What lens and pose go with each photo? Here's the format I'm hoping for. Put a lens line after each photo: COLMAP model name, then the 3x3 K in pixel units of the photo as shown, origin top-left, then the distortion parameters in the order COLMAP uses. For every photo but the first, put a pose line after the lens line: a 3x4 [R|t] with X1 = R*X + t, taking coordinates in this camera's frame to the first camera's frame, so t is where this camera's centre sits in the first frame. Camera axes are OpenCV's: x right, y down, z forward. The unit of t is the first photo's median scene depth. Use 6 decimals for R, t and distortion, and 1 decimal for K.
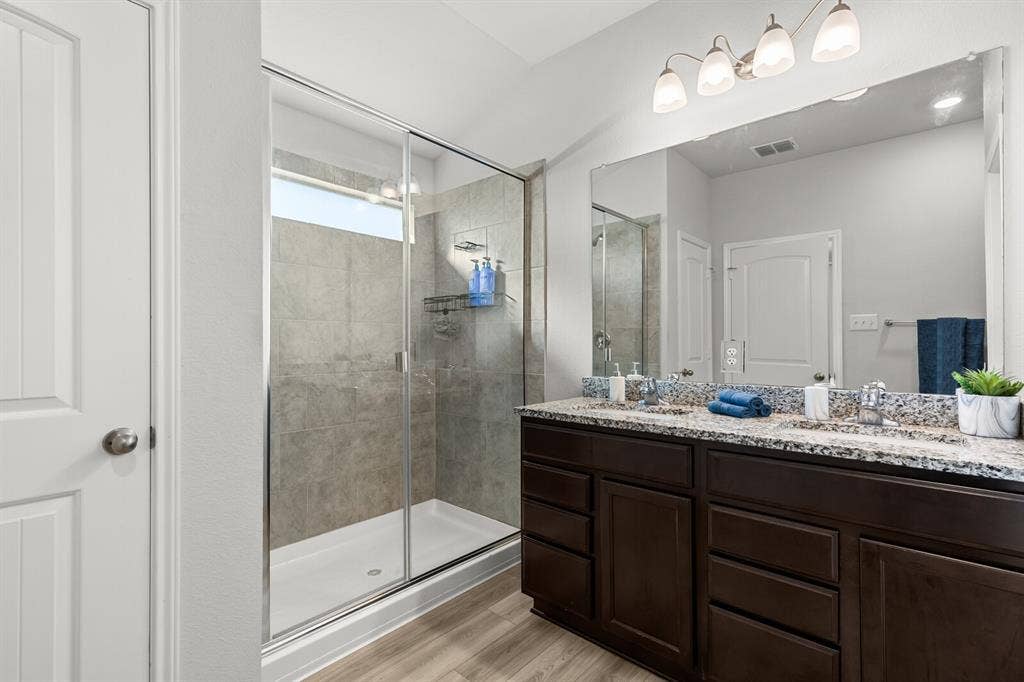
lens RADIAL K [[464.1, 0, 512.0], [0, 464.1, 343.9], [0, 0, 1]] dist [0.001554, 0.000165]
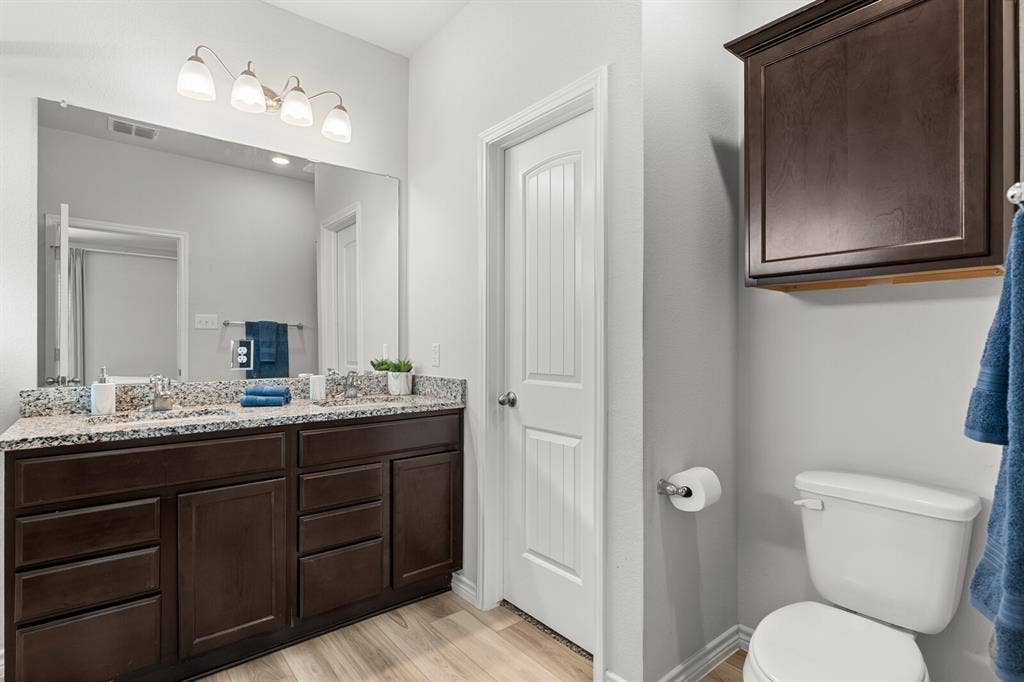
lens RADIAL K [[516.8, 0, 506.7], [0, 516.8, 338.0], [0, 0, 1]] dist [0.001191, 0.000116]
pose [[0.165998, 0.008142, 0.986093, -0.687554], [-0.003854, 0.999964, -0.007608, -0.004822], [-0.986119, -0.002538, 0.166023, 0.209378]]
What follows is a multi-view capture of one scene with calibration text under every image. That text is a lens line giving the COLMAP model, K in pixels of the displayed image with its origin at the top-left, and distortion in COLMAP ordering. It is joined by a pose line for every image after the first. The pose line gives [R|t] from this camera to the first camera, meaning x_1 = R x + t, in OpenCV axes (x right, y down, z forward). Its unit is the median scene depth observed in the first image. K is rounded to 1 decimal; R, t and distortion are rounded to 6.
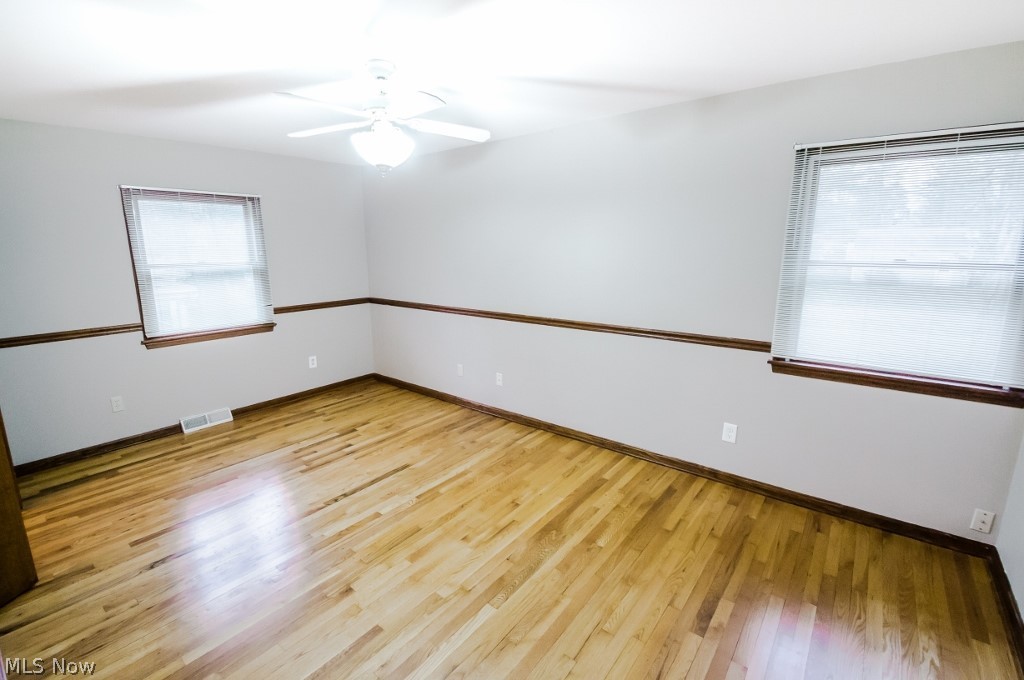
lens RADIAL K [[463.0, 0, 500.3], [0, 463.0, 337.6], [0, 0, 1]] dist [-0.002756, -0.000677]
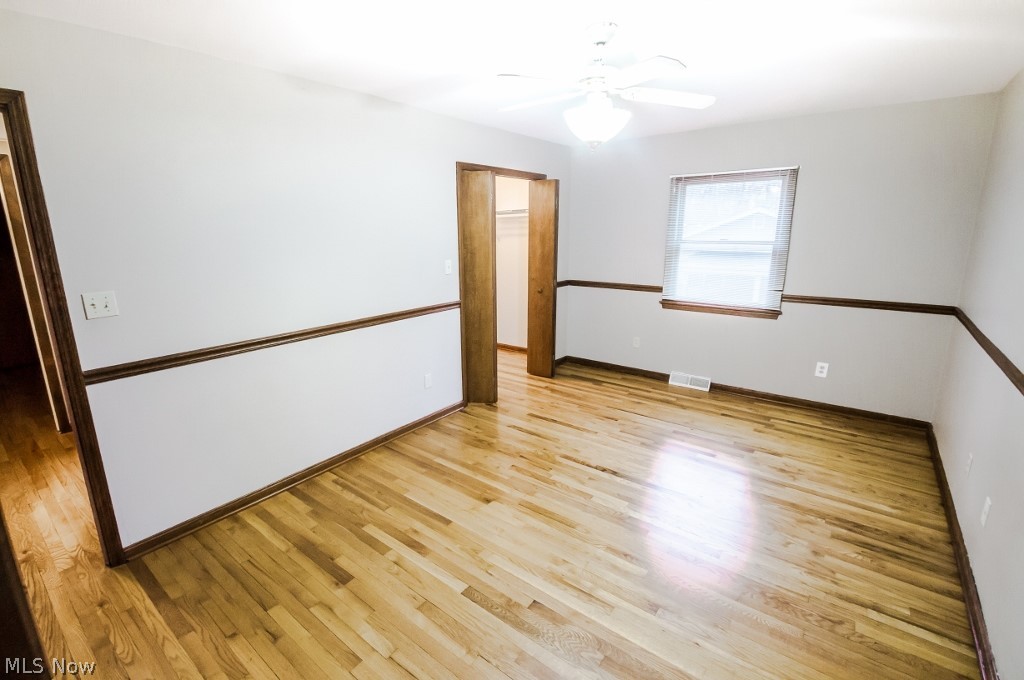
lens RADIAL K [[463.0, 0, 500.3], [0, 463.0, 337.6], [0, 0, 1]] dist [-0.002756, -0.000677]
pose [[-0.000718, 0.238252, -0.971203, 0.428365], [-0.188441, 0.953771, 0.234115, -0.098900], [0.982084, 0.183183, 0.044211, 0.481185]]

= = =

#### [Work instruction]
Put every line of the listing above into a numbered list, skipping any blank lines and leaving the pictures out.

#### [Task answer]
1. What lens and pose go with each photo? Here's the format I'm hoping for. Put a lens line after each photo: COLMAP model name, then the 3x3 K in pixel units of the photo as shown, origin top-left, then the distortion parameters in the order COLMAP uses. For every photo but the first, put a pose line after the lens line: a 3x4 [R|t] with X1 = R*X + t, taking coordinates in this camera's frame to the first camera's frame, so t is where this camera's centre sits in the first frame. Camera axes are OpenCV's: x right, y down, z forward. The unit of t is the first photo's median scene depth. Use 6 decimals for R, t and distortion, and 1 decimal for K.
2. lens RADIAL K [[464.1, 0, 512.0], [0, 464.1, 343.9], [0, 0, 1]] dist [0.001554, 0.000165]
3. lens RADIAL K [[516.8, 0, 506.7], [0, 516.8, 338.0], [0, 0, 1]] dist [0.001191, 0.000116]
4. pose [[0.165998, 0.008142, 0.986093, -0.687554], [-0.003854, 0.999964, -0.007608, -0.004822], [-0.986119, -0.002538, 0.166023, 0.209378]]
5. What follows is a multi-view capture of one scene with calibration text under every image. That text is a lens line giving the COLMAP model, K in pixels of the displayed image with its origin at the top-left, and distortion in COLMAP ordering. It is joined by a pose line for every image after the first. The pose line gives [R|t] from this camera to the first camera, meaning x_1 = R x + t, in OpenCV axes (x right, y down, z forward). Its unit is the median scene depth observed in the first image. K is rounded to 1 decimal; R, t and distortion are rounded to 6.
6. lens RADIAL K [[463.0, 0, 500.3], [0, 463.0, 337.6], [0, 0, 1]] dist [-0.002756, -0.000677]
7. lens RADIAL K [[463.0, 0, 500.3], [0, 463.0, 337.6], [0, 0, 1]] dist [-0.002756, -0.000677]
8. pose [[-0.000718, 0.238252, -0.971203, 0.428365], [-0.188441, 0.953771, 0.234115, -0.098900], [0.982084, 0.183183, 0.044211, 0.481185]]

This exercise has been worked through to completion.